_Work request_.
Can you rewrite the records from the line holding "Assorted Bouquet #23" through the line holding "for the 27-, 36-, and 54-milligram strengths.", inclusive, swapping "Actavis" for "Sandoz" and changing nothing else? Leave the pictures out of your answer.

_Dataset content_.

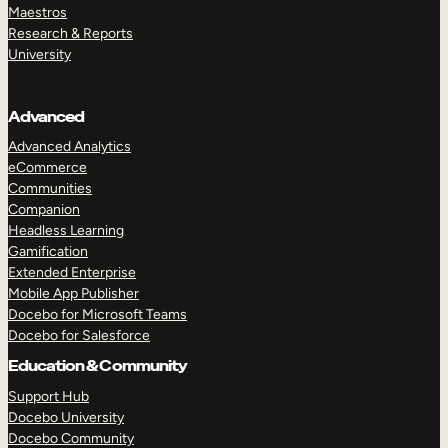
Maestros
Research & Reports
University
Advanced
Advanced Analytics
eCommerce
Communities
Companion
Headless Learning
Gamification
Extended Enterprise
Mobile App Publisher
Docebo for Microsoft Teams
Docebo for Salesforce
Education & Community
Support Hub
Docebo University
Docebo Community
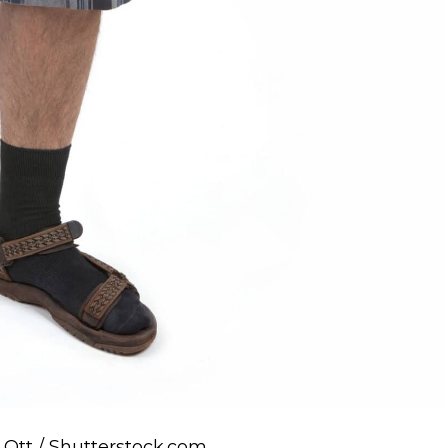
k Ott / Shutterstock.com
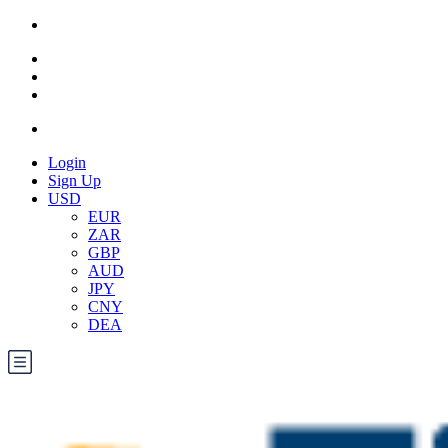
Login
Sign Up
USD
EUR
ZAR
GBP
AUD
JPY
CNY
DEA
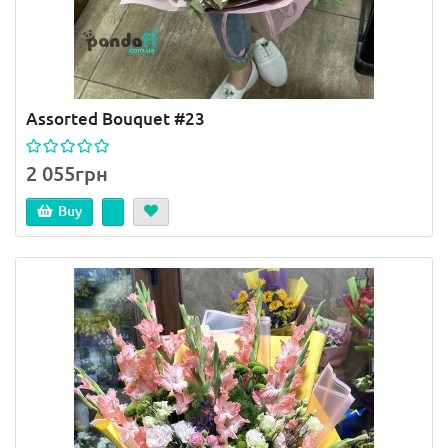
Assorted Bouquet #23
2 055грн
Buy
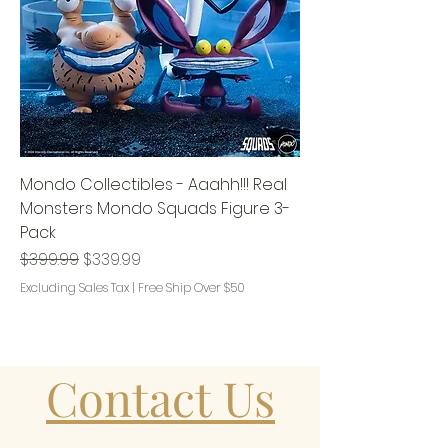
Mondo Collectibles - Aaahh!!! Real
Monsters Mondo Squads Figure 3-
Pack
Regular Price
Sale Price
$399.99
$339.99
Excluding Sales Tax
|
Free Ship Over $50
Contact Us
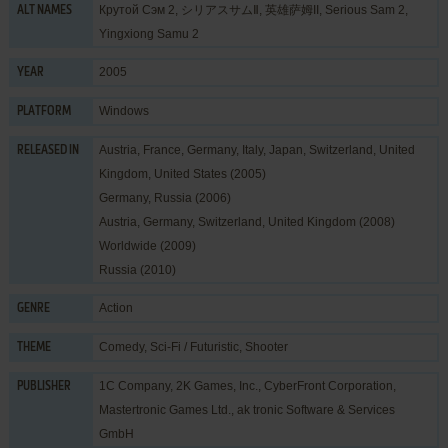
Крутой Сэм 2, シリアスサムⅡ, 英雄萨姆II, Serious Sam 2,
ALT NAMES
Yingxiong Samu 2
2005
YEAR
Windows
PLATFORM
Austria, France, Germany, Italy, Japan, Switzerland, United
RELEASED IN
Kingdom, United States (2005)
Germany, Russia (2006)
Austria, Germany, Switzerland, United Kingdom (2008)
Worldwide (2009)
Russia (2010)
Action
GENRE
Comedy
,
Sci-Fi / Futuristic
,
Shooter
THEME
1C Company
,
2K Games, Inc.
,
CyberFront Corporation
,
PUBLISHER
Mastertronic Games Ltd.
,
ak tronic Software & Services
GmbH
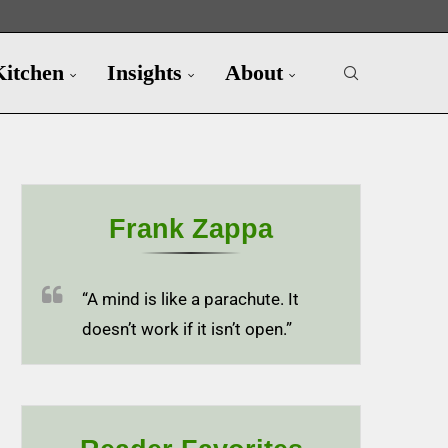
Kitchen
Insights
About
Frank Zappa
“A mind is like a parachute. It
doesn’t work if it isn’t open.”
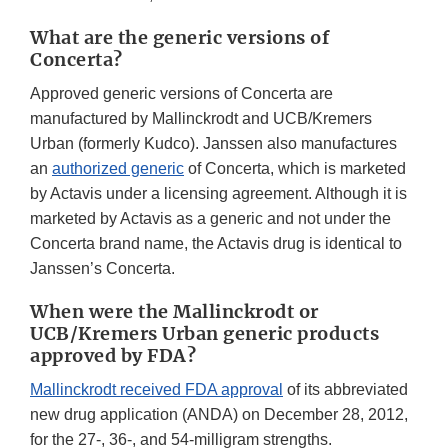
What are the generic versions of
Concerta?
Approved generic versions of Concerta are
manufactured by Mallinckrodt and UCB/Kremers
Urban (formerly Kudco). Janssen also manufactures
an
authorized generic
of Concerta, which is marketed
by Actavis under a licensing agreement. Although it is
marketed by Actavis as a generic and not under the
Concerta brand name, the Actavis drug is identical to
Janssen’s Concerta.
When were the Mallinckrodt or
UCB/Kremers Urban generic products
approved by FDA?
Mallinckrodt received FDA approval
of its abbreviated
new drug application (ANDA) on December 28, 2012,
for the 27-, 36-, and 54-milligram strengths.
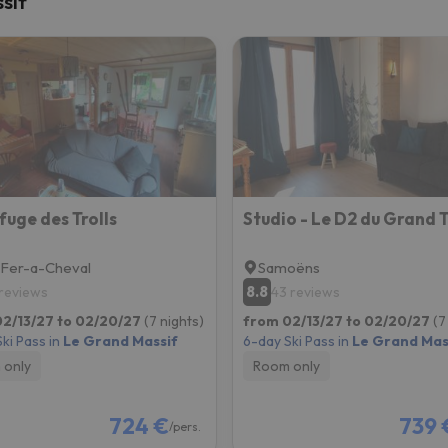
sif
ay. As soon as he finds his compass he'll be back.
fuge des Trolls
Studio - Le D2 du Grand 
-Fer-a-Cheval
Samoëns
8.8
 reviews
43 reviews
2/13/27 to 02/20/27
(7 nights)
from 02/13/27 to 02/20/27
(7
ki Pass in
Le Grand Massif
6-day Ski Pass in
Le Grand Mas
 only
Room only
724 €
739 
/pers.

...

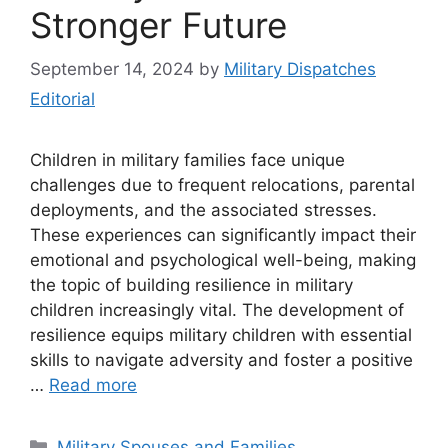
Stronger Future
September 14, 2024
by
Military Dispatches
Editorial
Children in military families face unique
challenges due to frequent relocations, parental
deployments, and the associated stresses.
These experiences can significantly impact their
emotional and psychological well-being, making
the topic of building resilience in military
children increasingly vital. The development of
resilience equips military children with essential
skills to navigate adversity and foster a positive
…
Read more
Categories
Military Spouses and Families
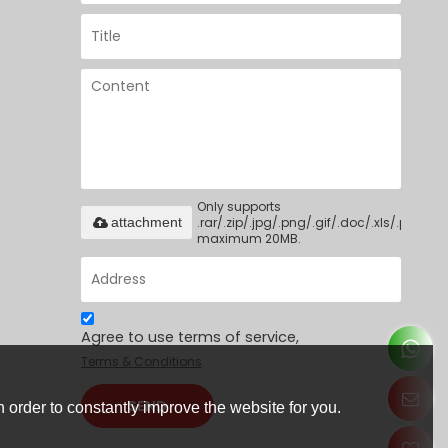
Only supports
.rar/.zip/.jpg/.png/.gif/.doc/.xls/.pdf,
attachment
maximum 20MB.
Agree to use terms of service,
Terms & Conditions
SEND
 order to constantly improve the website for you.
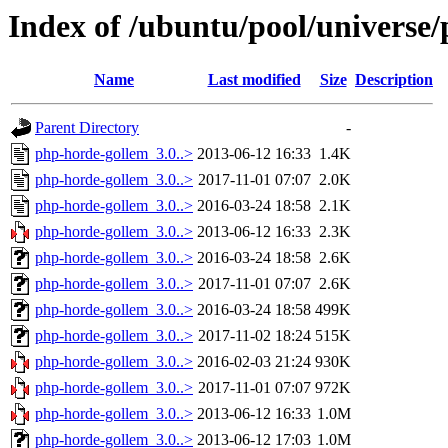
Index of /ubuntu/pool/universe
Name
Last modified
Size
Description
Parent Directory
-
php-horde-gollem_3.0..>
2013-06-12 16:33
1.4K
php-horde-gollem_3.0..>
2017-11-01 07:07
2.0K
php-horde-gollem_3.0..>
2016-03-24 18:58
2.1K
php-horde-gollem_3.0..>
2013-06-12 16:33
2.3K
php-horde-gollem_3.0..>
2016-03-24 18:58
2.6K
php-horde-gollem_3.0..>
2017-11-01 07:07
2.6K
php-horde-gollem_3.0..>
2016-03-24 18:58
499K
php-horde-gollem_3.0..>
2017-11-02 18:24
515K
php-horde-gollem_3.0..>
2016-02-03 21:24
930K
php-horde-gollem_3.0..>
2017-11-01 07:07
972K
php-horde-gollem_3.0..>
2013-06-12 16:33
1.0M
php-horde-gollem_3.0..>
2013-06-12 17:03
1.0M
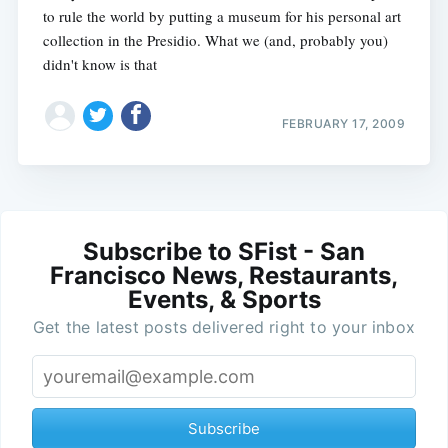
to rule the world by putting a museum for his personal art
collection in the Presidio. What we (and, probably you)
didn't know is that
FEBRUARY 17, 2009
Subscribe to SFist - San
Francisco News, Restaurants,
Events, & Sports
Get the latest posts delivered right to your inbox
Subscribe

* * *

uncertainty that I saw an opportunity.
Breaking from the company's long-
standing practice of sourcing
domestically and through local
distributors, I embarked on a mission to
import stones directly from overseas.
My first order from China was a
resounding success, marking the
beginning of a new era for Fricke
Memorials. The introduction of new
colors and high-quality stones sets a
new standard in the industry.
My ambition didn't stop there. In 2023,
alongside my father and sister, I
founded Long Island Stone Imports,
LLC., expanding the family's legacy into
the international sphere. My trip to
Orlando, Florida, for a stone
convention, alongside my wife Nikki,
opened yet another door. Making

_Answer section_.
Assorted Bouquet #23
2 055грн
Buy
Mondo Collectibles - Aaahh!!! Real
Monsters Mondo Squads Figure 3-
Pack
Regular Price
Sale Price
$399.99
$339.99
Excluding Sales Tax
|
Free Ship Over $50
Contact Us
Крутой Сэм 2, シリアスサムⅡ, 英雄萨姆II, Serious Sam 2,
ALT NAMES
Yingxiong Samu 2
2005
YEAR
Windows
PLATFORM
Austria, France, Germany, Italy, Japan, Switzerland, United
RELEASED IN
Kingdom, United States (2005)
Germany, Russia (2006)
Austria, Germany, Switzerland, United Kingdom (2008)
Worldwide (2009)
Russia (2010)
Action
GENRE
Comedy
,
Sci-Fi / Futuristic
,
Shooter
THEME
1C Company
,
2K Games, Inc.
,
CyberFront Corporation
,
PUBLISHER
Mastertronic Games Ltd.
,
ak tronic Software & Services
GmbH
Kitchen
Insights
About
Frank Zappa
“A mind is like a parachute. It
doesn’t work if it isn’t open.”
What are the generic versions of
Concerta?
Approved generic versions of Concerta are
manufactured by Mallinckrodt and UCB/Kremers
Urban (formerly Kudco). Janssen also manufactures
an
authorized generic
of Concerta, which is marketed
by Sandoz under a licensing agreement. Although it is
marketed by Sandoz as a generic and not under the
Concerta brand name, the Sandoz drug is identical to
Janssen’s Concerta.
When were the Mallinckrodt or
UCB/Kremers Urban generic products
approved by FDA?
Mallinckrodt received FDA approval
of its abbreviated
new drug application (ANDA) on December 28, 2012,
for the 27-, 36-, and 54-milligram strengths.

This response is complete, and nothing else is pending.